Abdullah excelled at wrestling, track, and schoolboy pranks at his American prep school, and as a military cadet at Britain’s prestigious Sandhurst academy, he turned down an infantry officer’s commission for the speed and firepower of battle tanks. He liked driving the Fox, a nimble, tanklike armored vehicle with a thirty-millimeter cannon, and wheels instead of tracks. Once, he led a column of Foxes on an expedition along the M4 motorway west of London, squeezing every ounce of horsepower from the boxy vehicles until they were flying past the civilian traffic. After a few minutes at full throttle, he peered out of the turret to see a police cruiser racing alongside of him, lights flashing. The officer motioned the column to stop and then approached Abdullah in the lead vehicle, shaking his head.
“
I have no idea how I’m going to write this up,” the officer said. The cadets were eventually released with a warning.
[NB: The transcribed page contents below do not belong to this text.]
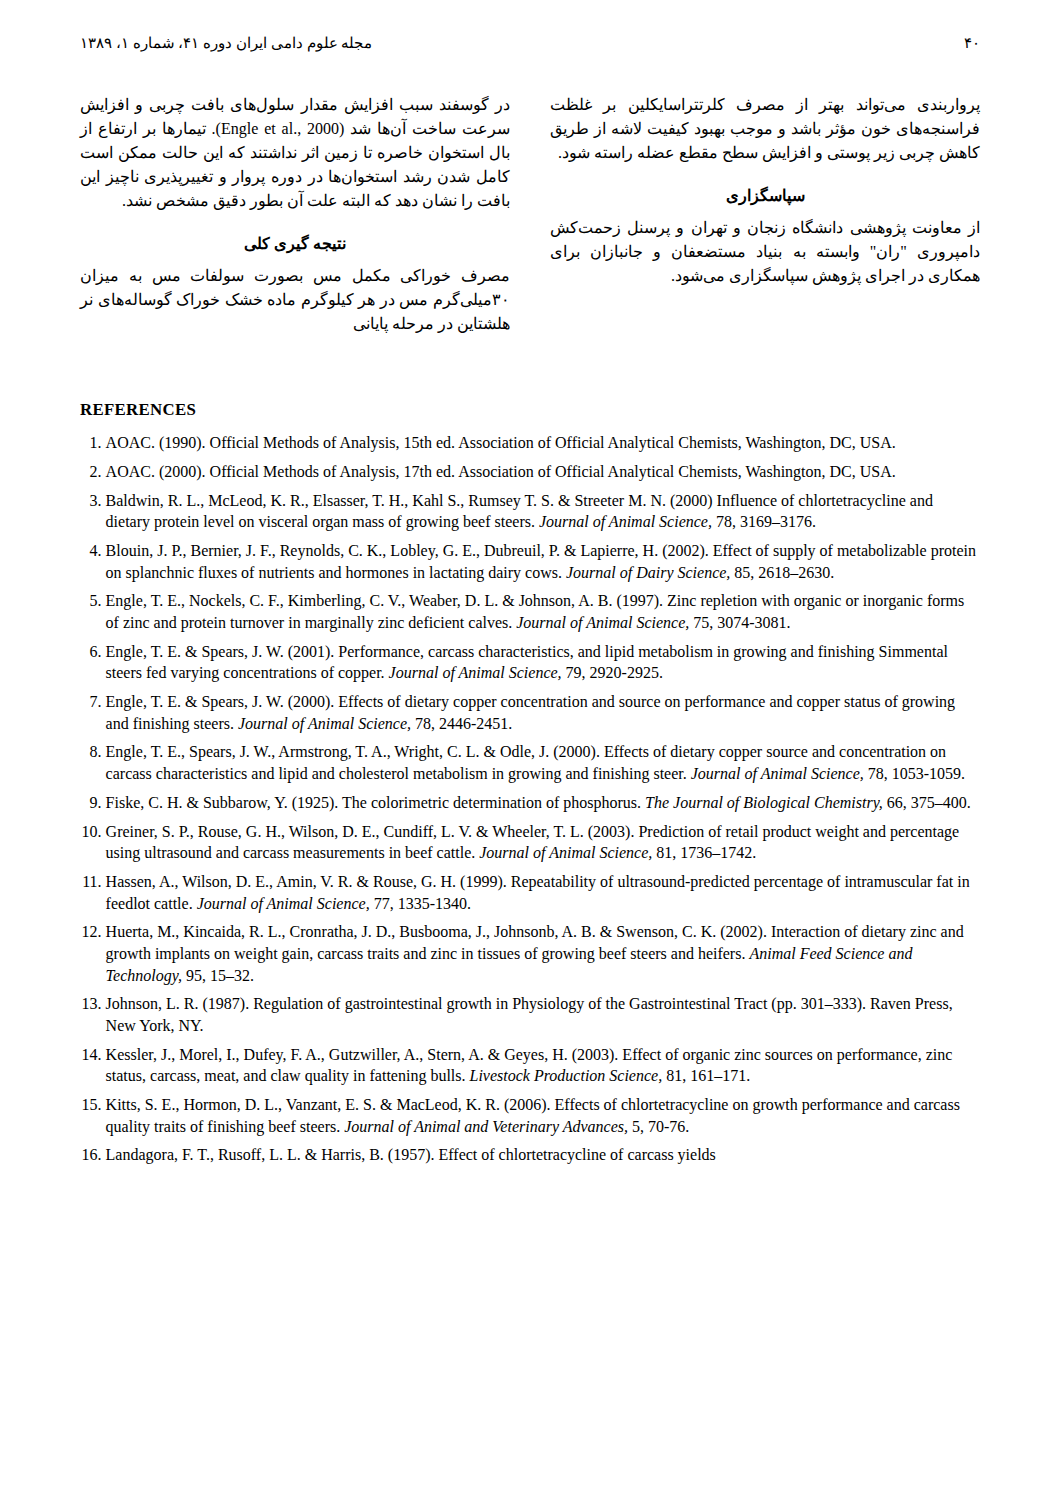۴۰ مجله علوم دامی ایران دوره ۴۱، شماره ۱، ۱۳۸۹
پرواربندی می‌تواند بهتر از مصرف کلرتتراسایکلین بر غلظت فراسنجه‌های خون مؤثر باشد و موجب بهبود کیفیت لاشه از طریق کاهش چربی زیر پوستی و افزایش سطح مقطع عضله راسته شود.
سپاسگزاری
از معاونت پژوهشی دانشگاه زنجان و تهران و پرسنل زحمت‌کش دامپروری "ران" وابسته به بنیاد مستضعفان و جانبازان برای همکاری در اجرای پژوهش سپاسگزاری می‌شود.
در گوسفند سبب افزایش مقدار سلول‌های بافت چربی و افزایش سرعت ساخت آن‌ها شد (Engle et al., 2000). تیمارها بر ارتفاع از بال استخوان خاصره تا زمین اثر نداشتند که این حالت ممکن است کامل شدن رشد استخوان‌ها در دوره پروار و تغییرپذیری ناچیز این بافت را نشان دهد که البته علت آن بطور دقیق مشخص نشد.
نتیجه گیری کلی
مصرف خوراکی مکمل مس بصورت سولفات مس به میزان ۳۰میلی‌گرم مس در هر کیلوگرم ماده خشک خوراک گوساله‌های نر هلشتاین در مرحله پایانی
REFERENCES
AOAC. (1990). Official Methods of Analysis, 15th ed. Association of Official Analytical Chemists, Washington, DC, USA.
AOAC. (2000). Official Methods of Analysis, 17th ed. Association of Official Analytical Chemists, Washington, DC, USA.
Baldwin, R. L., McLeod, K. R., Elsasser, T. H., Kahl S., Rumsey T. S. & Streeter M. N. (2000) Influence of chlortetracycline and dietary protein level on visceral organ mass of growing beef steers. Journal of Animal Science, 78, 3169–3176.
Blouin, J. P., Bernier, J. F., Reynolds, C. K., Lobley, G. E., Dubreuil, P. & Lapierre, H. (2002). Effect of supply of metabolizable protein on splanchnic fluxes of nutrients and hormones in lactating dairy cows. Journal of Dairy Science, 85, 2618–2630.
Engle, T. E., Nockels, C. F., Kimberling, C. V., Weaber, D. L. & Johnson, A. B. (1997). Zinc repletion with organic or inorganic forms of zinc and protein turnover in marginally zinc deficient calves. Journal of Animal Science, 75, 3074-3081.
Engle, T. E. & Spears, J. W. (2001). Performance, carcass characteristics, and lipid metabolism in growing and finishing Simmental steers fed varying concentrations of copper. Journal of Animal Science, 79, 2920-2925.
Engle, T. E. & Spears, J. W. (2000). Effects of dietary copper concentration and source on performance and copper status of growing and finishing steers. Journal of Animal Science, 78, 2446-2451.
Engle, T. E., Spears, J. W., Armstrong, T. A., Wright, C. L. & Odle, J. (2000). Effects of dietary copper source and concentration on carcass characteristics and lipid and cholesterol metabolism in growing and finishing steer. Journal of Animal Science, 78, 1053-1059.
Fiske, C. H. & Subbarow, Y. (1925). The colorimetric determination of phosphorus. The Journal of Biological Chemistry, 66, 375–400.
Greiner, S. P., Rouse, G. H., Wilson, D. E., Cundiff, L. V. & Wheeler, T. L. (2003). Prediction of retail product weight and percentage using ultrasound and carcass measurements in beef cattle. Journal of Animal Science, 81, 1736–1742.
Hassen, A., Wilson, D. E., Amin, V. R. & Rouse, G. H. (1999). Repeatability of ultrasound-predicted percentage of intramuscular fat in feedlot cattle. Journal of Animal Science, 77, 1335-1340.
Huerta, M., Kincaida, R. L., Cronratha, J. D., Busbooma, J., Johnsonb, A. B. & Swenson, C. K. (2002). Interaction of dietary zinc and growth implants on weight gain, carcass traits and zinc in tissues of growing beef steers and heifers. Animal Feed Science and Technology, 95, 15–32.
Johnson, L. R. (1987). Regulation of gastrointestinal growth in Physiology of the Gastrointestinal Tract (pp. 301–333). Raven Press, New York, NY.
Kessler, J., Morel, I., Dufey, F. A., Gutzwiller, A., Stern, A. & Geyes, H. (2003). Effect of organic zinc sources on performance, zinc status, carcass, meat, and claw quality in fattening bulls. Livestock Production Science, 81, 161–171.
Kitts, S. E., Hormon, D. L., Vanzant, E. S. & MacLeod, K. R. (2006). Effects of chlortetracycline on growth performance and carcass quality traits of finishing beef steers. Journal of Animal and Veterinary Advances, 5, 70-76.
Landagora, F. T., Rusoff, L. L. & Harris, B. (1957). Effect of chlortetracycline of carcass yields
The prince’s reputation for daredevilry nearly scuttled his courtship with his future queen, Rania al-Yassin, even before it officially started. The stylishly beautiful Rania was a twenty-two-year-old marketing employee for Apple Inc. when the two met at a dinner party. Abdullah was instantly smitten, but Rania shunned his advances. Abdullah was then a thirty-year-old armored-battalion commander with perpetually sunburned skin and a bad-boy reputation, and Rania, the daughter of middle-class Palestinian parents, had no interest in being his latest conquest, Abdullah would acknowledge in his memoir years later.
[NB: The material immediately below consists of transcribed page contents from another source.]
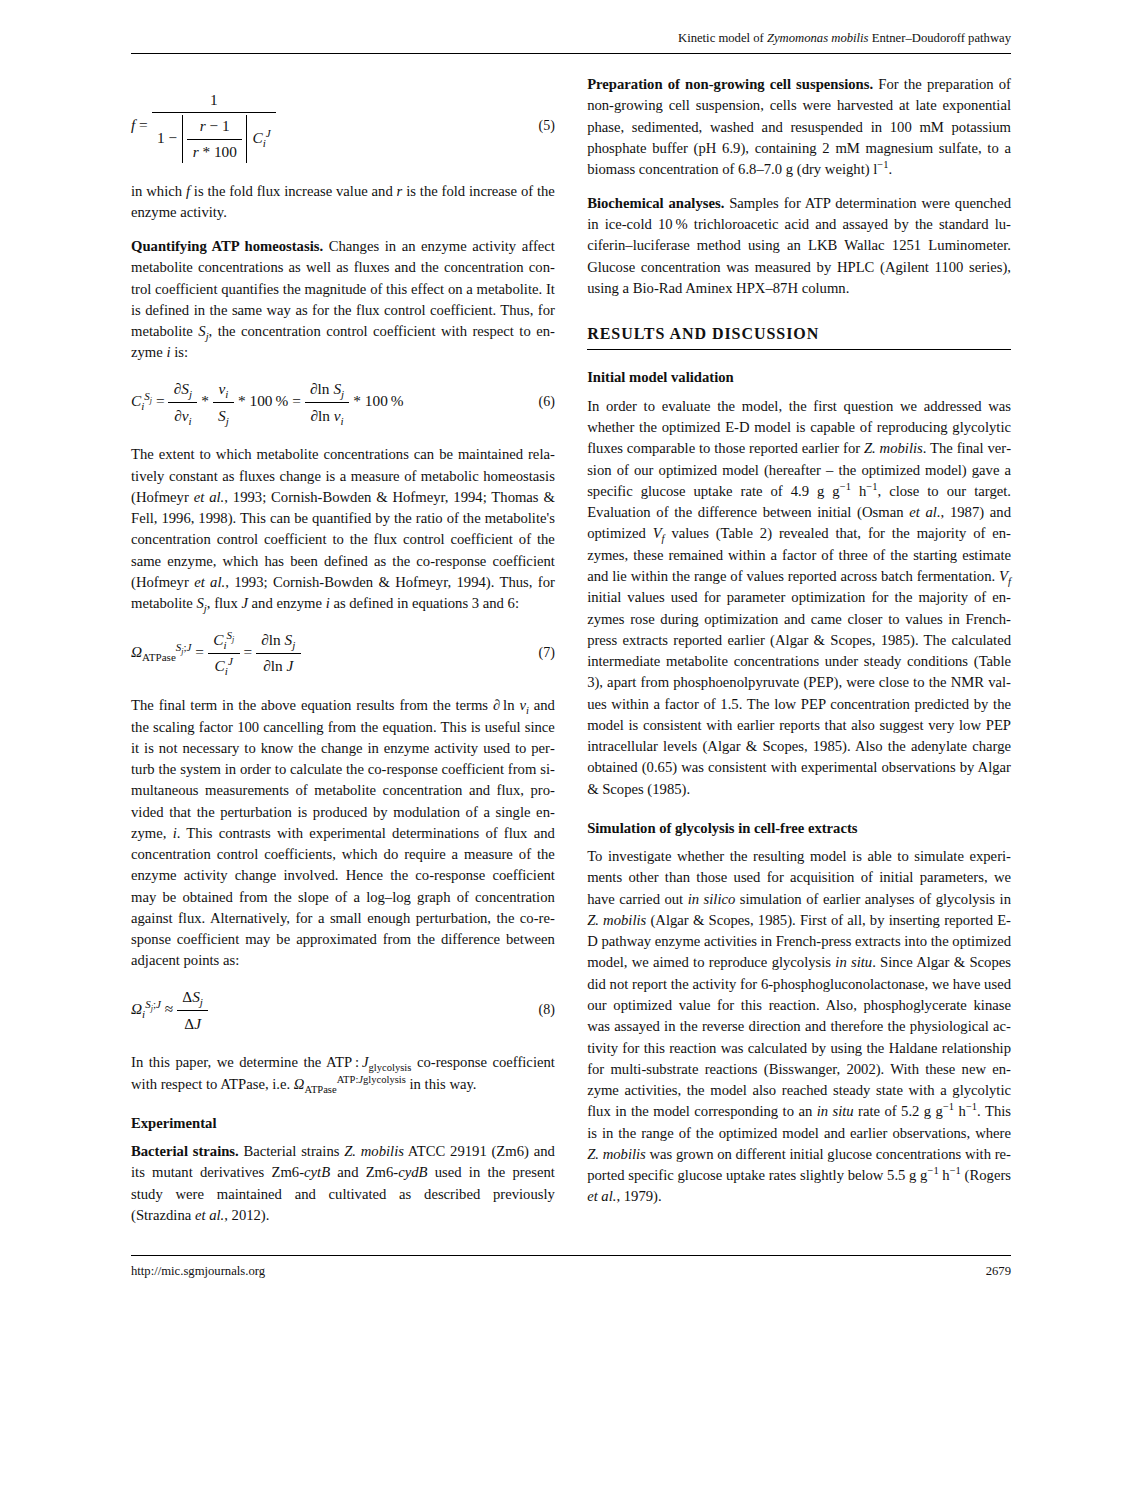Kinetic model of Zymomonas mobilis Entner–Doudoroff pathway
f = 1 1 − r − 1 r * 100 CiJ
(5)
in which f is the fold flux increase value and r is the fold increase of the enzyme activity.
Quantifying ATP homeostasis. Changes in an enzyme activity affect metabolite concentrations as well as fluxes and the concentration control coefficient quantifies the magnitude of this effect on a metabolite. It is defined in the same way as for the flux control coefficient. Thus, for metabolite Sj, the concentration control coefficient with respect to enzyme i is:
CiSj = ∂Sj ∂vi * vi Sj * 100 % = ∂ln Sj ∂ln vi * 100 %
(6)
The extent to which metabolite concentrations can be maintained relatively constant as fluxes change is a measure of metabolic homeostasis (Hofmeyr et al., 1993; Cornish-Bowden & Hofmeyr, 1994; Thomas & Fell, 1996, 1998). This can be quantified by the ratio of the metabolite's concentration control coefficient to the flux control coefficient of the same enzyme, which has been defined as the co-response coefficient (Hofmeyr et al., 1993; Cornish-Bowden & Hofmeyr, 1994). Thus, for metabolite Sj, flux J and enzyme i as defined in equations 3 and 6:
ΩATPaseSj;J = CiSj CiJ = ∂ln Sj ∂ln J
(7)
The final term in the above equation results from the terms ∂ ln vi and the scaling factor 100 cancelling from the equation. This is useful since it is not necessary to know the change in enzyme activity used to perturb the system in order to calculate the co-response coefficient from simultaneous measurements of metabolite concentration and flux, provided that the perturbation is produced by modulation of a single enzyme, i. This contrasts with experimental determinations of flux and concentration control coefficients, which do require a measure of the enzyme activity change involved. Hence the co-response coefficient may be obtained from the slope of a log–log graph of concentration against flux. Alternatively, for a small enough perturbation, the co-response coefficient may be approximated from the difference between adjacent points as:
ΩiSj;J ≈ ΔSj ΔJ
(8)
In this paper, we determine the ATP : Jglycolysis co-response coefficient with respect to ATPase, i.e. ΩATPaseATP:Jglycolysis in this way.
Experimental
Bacterial strains. Bacterial strains Z. mobilis ATCC 29191 (Zm6) and its mutant derivatives Zm6-cytB and Zm6-cydB used in the present study were maintained and cultivated as described previously (Strazdina et al., 2012).
Preparation of non-growing cell suspensions. For the preparation of non-growing cell suspension, cells were harvested at late exponential phase, sedimented, washed and resuspended in 100 mM potassium phosphate buffer (pH 6.9), containing 2 mM magnesium sulfate, to a biomass concentration of 6.8–7.0 g (dry weight) l−1.
Biochemical analyses. Samples for ATP determination were quenched in ice-cold 10 % trichloroacetic acid and assayed by the standard luciferin–luciferase method using an LKB Wallac 1251 Luminometer. Glucose concentration was measured by HPLC (Agilent 1100 series), using a Bio-Rad Aminex HPX–87H column.
Results and discussion
Initial model validation
In order to evaluate the model, the first question we addressed was whether the optimized E-D model is capable of reproducing glycolytic fluxes comparable to those reported earlier for Z. mobilis. The final version of our optimized model (hereafter – the optimized model) gave a specific glucose uptake rate of 4.9 g g−1 h−1, close to our target. Evaluation of the difference between initial (Osman et al., 1987) and optimized Vf values (Table 2) revealed that, for the majority of enzymes, these remained within a factor of three of the starting estimate and lie within the range of values reported across batch fermentation. Vf initial values used for parameter optimization for the majority of enzymes rose during optimization and came closer to values in French-press extracts reported earlier (Algar & Scopes, 1985). The calculated intermediate metabolite concentrations under steady conditions (Table 3), apart from phosphoenolpyruvate (PEP), were close to the NMR values within a factor of 1.5. The low PEP concentration predicted by the model is consistent with earlier reports that also suggest very low PEP intracellular levels (Algar & Scopes, 1985). Also the adenylate charge obtained (0.65) was consistent with experimental observations by Algar & Scopes (1985).
Simulation of glycolysis in cell-free extracts
To investigate whether the resulting model is able to simulate experiments other than those used for acquisition of initial parameters, we have carried out in silico simulation of earlier analyses of glycolysis in Z. mobilis (Algar & Scopes, 1985). First of all, by inserting reported E-D pathway enzyme activities in French-press extracts into the optimized model, we aimed to reproduce glycolysis in situ. Since Algar & Scopes did not report the activity for 6-phosphogluconolactonase, we have used our optimized value for this reaction. Also, phosphoglycerate kinase was assayed in the reverse direction and therefore the physiological activity for this reaction was calculated by using the Haldane relationship for multi-substrate reactions (Bisswanger, 2002). With these new enzyme activities, the model also reached steady state with a glycolytic flux in the model corresponding to an in situ rate of 5.2 g g−1 h−1. This is in the range of the optimized model and earlier observations, where Z. mobilis was grown on different initial glucose concentrations with reported specific glucose uptake rates slightly below 5.5 g g−1 h−1 (Rogers et al., 1979).
http://mic.sgmjournals.org 2679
“I’ve heard things about you,” Rania had said.
“
I’m no angel,” Abdullah admitted. “But at least half the things you hear are just idle gossip.”
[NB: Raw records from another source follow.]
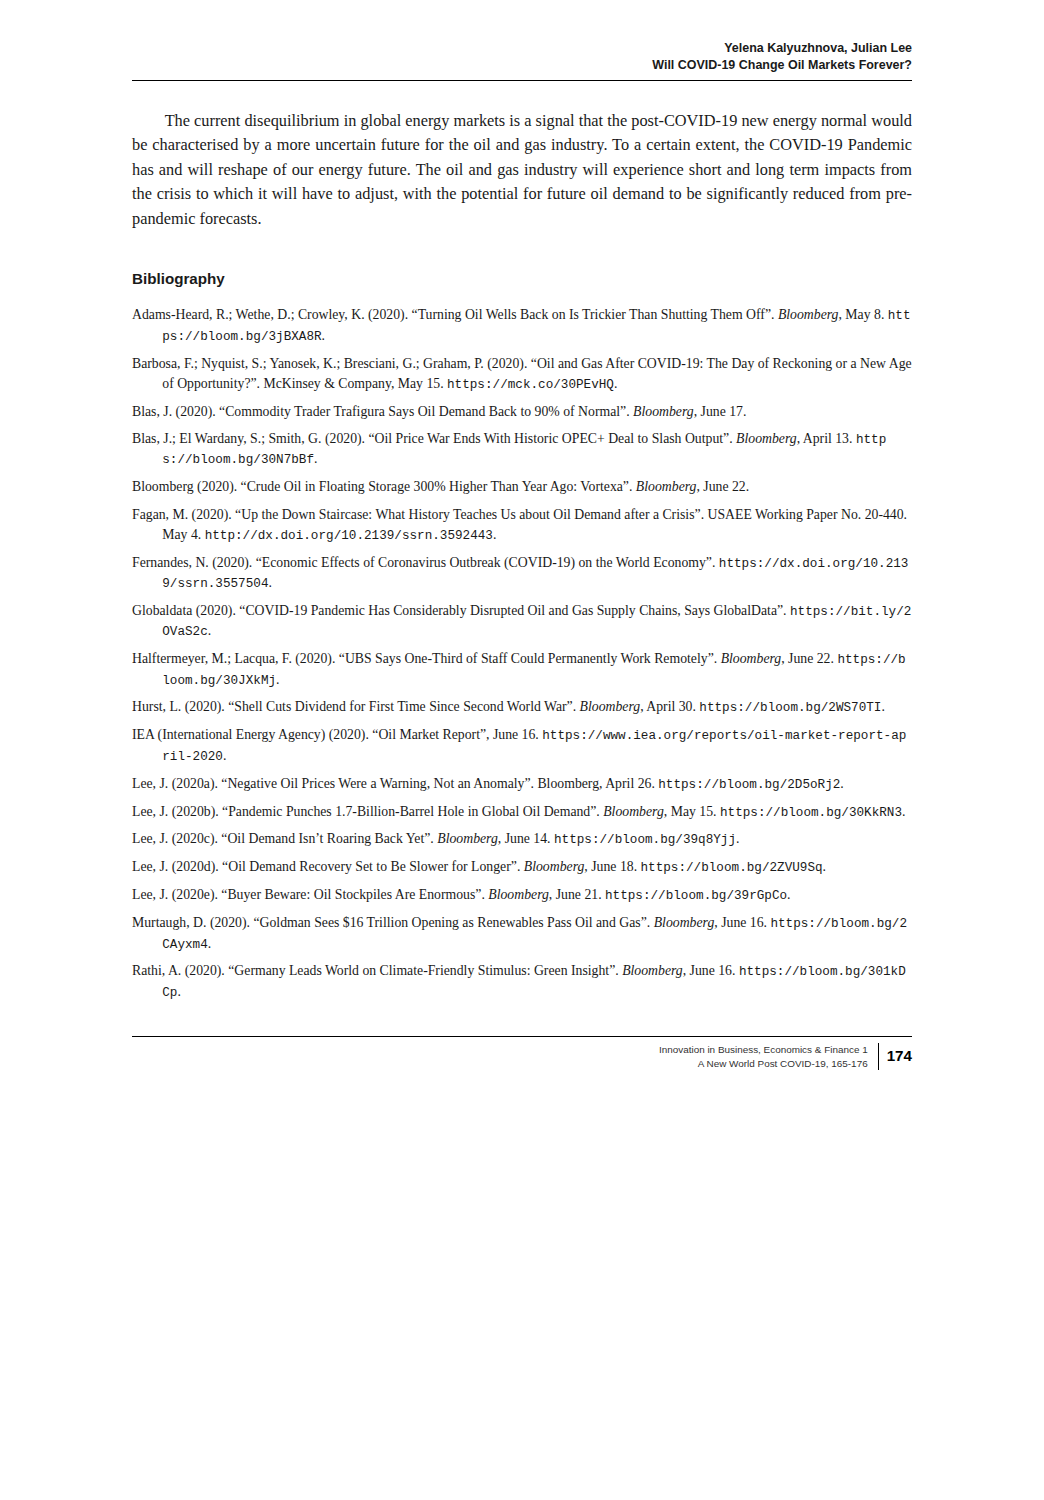Yelena Kalyuzhnova, Julian Lee Will COVID-19 Change Oil Markets Forever?
The current disequilibrium in global energy markets is a signal that the post-COVID-19 new energy normal would be characterised by a more uncertain future for the oil and gas industry. To a certain extent, the COVID-19 Pandemic has and will reshape of our energy future. The oil and gas industry will experience short and long term impacts from the crisis to which it will have to adjust, with the potential for future oil demand to be significantly reduced from pre-pandemic forecasts.
Bibliography
Adams-Heard, R.; Wethe, D.; Crowley, K. (2020). “Turning Oil Wells Back on Is Trickier Than Shutting Them Off”. Bloomberg, May 8. https://bloom.bg/3jBXA8R.
Barbosa, F.; Nyquist, S.; Yanosek, K.; Bresciani, G.; Graham, P. (2020). “Oil and Gas After COVID-19: The Day of Reckoning or a New Age of Opportunity?”. McKinsey & Company, May 15. https://mck.co/30PEvHQ.
Blas, J. (2020). “Commodity Trader Trafigura Says Oil Demand Back to 90% of Normal”. Bloomberg, June 17.
Blas, J.; El Wardany, S.; Smith, G. (2020). “Oil Price War Ends With Historic OPEC+ Deal to Slash Output”. Bloomberg, April 13. https://bloom.bg/30N7bBf.
Bloomberg (2020). “Crude Oil in Floating Storage 300% Higher Than Year Ago: Vortexa”. Bloomberg, June 22.
Fagan, M. (2020). “Up the Down Staircase: What History Teaches Us about Oil Demand after a Crisis”. USAEE Working Paper No. 20-440. May 4. http://dx.doi.org/10.2139/ssrn.3592443.
Fernandes, N. (2020). “Economic Effects of Coronavirus Outbreak (COVID-19) on the World Economy”. https://dx.doi.org/10.2139/ssrn.3557504.
Globaldata (2020). “COVID-19 Pandemic Has Considerably Disrupted Oil and Gas Supply Chains, Says GlobalData”. https://bit.ly/2OVaS2c.
Halftermeyer, M.; Lacqua, F. (2020). “UBS Says One-Third of Staff Could Permanently Work Remotely”. Bloomberg, June 22. https://bloom.bg/30JXkMj.
Hurst, L. (2020). “Shell Cuts Dividend for First Time Since Second World War”. Bloomberg, April 30. https://bloom.bg/2WS70TI.
IEA (International Energy Agency) (2020). “Oil Market Report”, June 16. https://www.iea.org/reports/oil-market-report-april-2020.
Lee, J. (2020a). “Negative Oil Prices Were a Warning, Not an Anomaly”. Bloomberg, April 26. https://bloom.bg/2D5oRj2.
Lee, J. (2020b). “Pandemic Punches 1.7-Billion-Barrel Hole in Global Oil Demand”. Bloomberg, May 15. https://bloom.bg/30KkRN3.
Lee, J. (2020c). “Oil Demand Isn’t Roaring Back Yet”. Bloomberg, June 14. https://bloom.bg/39q8Yjj.
Lee, J. (2020d). “Oil Demand Recovery Set to Be Slower for Longer”. Bloomberg, June 18. https://bloom.bg/2ZVU9Sq.
Lee, J. (2020e). “Buyer Beware: Oil Stockpiles Are Enormous”. Bloomberg, June 21. https://bloom.bg/39rGpCo.
Murtaugh, D. (2020). “Goldman Sees $16 Trillion Opening as Renewables Pass Oil and Gas”. Bloomberg, June 16. https://bloom.bg/2CAyxm4.
Rathi, A. (2020). “Germany Leads World on Climate-Friendly Stimulus: Green Insight”. Bloomberg, June 16. https://bloom.bg/301kDCp.
Innovation in Business, Economics & Finance 1
A New World Post COVID-19, 165-176
174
The two finally agreed to date. Six months later, having mustered the courage to pop the question, he drove Rania to one of his favorite
spots in Jordan: the summit of a small mountain that had been the setting for daring hill-climb car races for both Abdullah and his father. “I had hoped for a more romantic proposal,” he acknowledged afterward. But this time, Rania did not push him away. They were married on June 10, 1993, just ten months after they were introduced.
Yet, in the weeks after he became King Abdullah II, all traces of the brash battalion commander and adrenaline junkie faded from view. The man who had plunged from airplanes hundreds of times moved quickly to eliminate risks, at least those that threatened his survival as monarch. He set out to repair his tattered relations with members of the royal family, offering the position of crown prince to his younger brother Hashem, son of Hussein’s popular fourth wife, the American-born Queen Noor. But he fired or demoted top officials of the security services whom he suspected of having close ties to his uncle, his stepmother, or other royals. He then decreed that his own, decidedly nonroyal wife would become queen. After that, Queen Noor left Jordan for good.
Other risks beckoned from beyond the border, so the new king launched a diplomatic offensive aimed at mitigating the biggest ones. He traveled to Saudi Arabia and the other Gulf emirates to patch a nearly decade-old rift over Jordan’s policy of neutrality during the first Iraq war. He invited Israel’s prime minister, the notoriously pugnacious Netanyahu, to Amman for a get-acquainted luncheon. He even tried to improve ties with Syria, reaching out first to President Hafez al-Assad and then, after the autocrat’s death, befriending his son, Bashar al-Assad, another Western-educated thirty-something who had been a surprise choice to succeed his father.